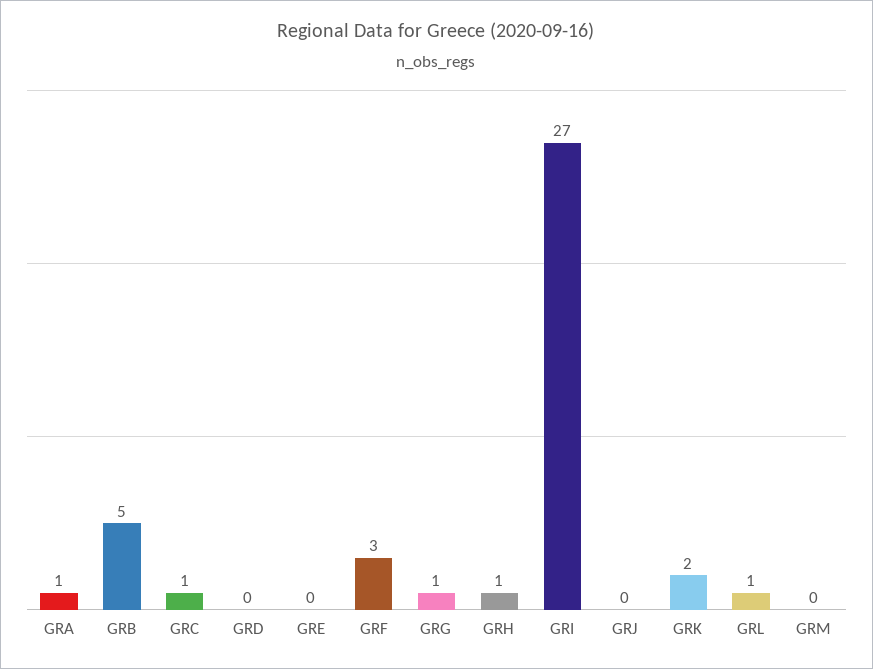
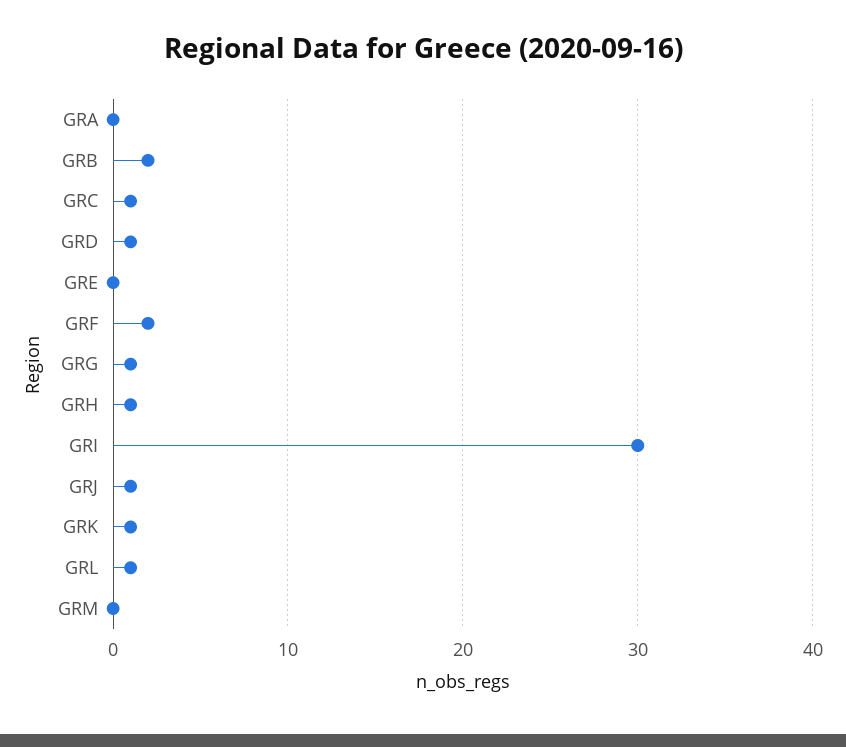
  {
-   "GRA": 1,
+   "GRA": 0,
-   "GRB": 5,
+   "GRB": 2,
    "GRC": 1,
-   "GRD": 0,
+   "GRD": 1,
    "GRE": 0,
-   "GRF": 3,
+   "GRF": 2,
    "GRG": 1,
    "GRH": 1,
-   "GRI": 27,
+   "GRI": 30,
-   "GRJ": 0,
+   "GRJ": 1,
-   "GRK": 2,
+   "GRK": 1,
    "GRL": 1,
    "GRM": 0
  }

★ ★ ★ ★

Instruction →
Give the entries again word for word, but skip the pictures.

Response to the exercise →
  {
-   "GRA": 1,
+   "GRA": 0,
-   "GRB": 5,
+   "GRB": 2,
    "GRC": 1,
-   "GRD": 0,
+   "GRD": 1,
    "GRE": 0,
-   "GRF": 3,
+   "GRF": 2,
    "GRG": 1,
    "GRH": 1,
-   "GRI": 27,
+   "GRI": 30,
-   "GRJ": 0,
+   "GRJ": 1,
-   "GRK": 2,
+   "GRK": 1,
    "GRL": 1,
    "GRM": 0
  }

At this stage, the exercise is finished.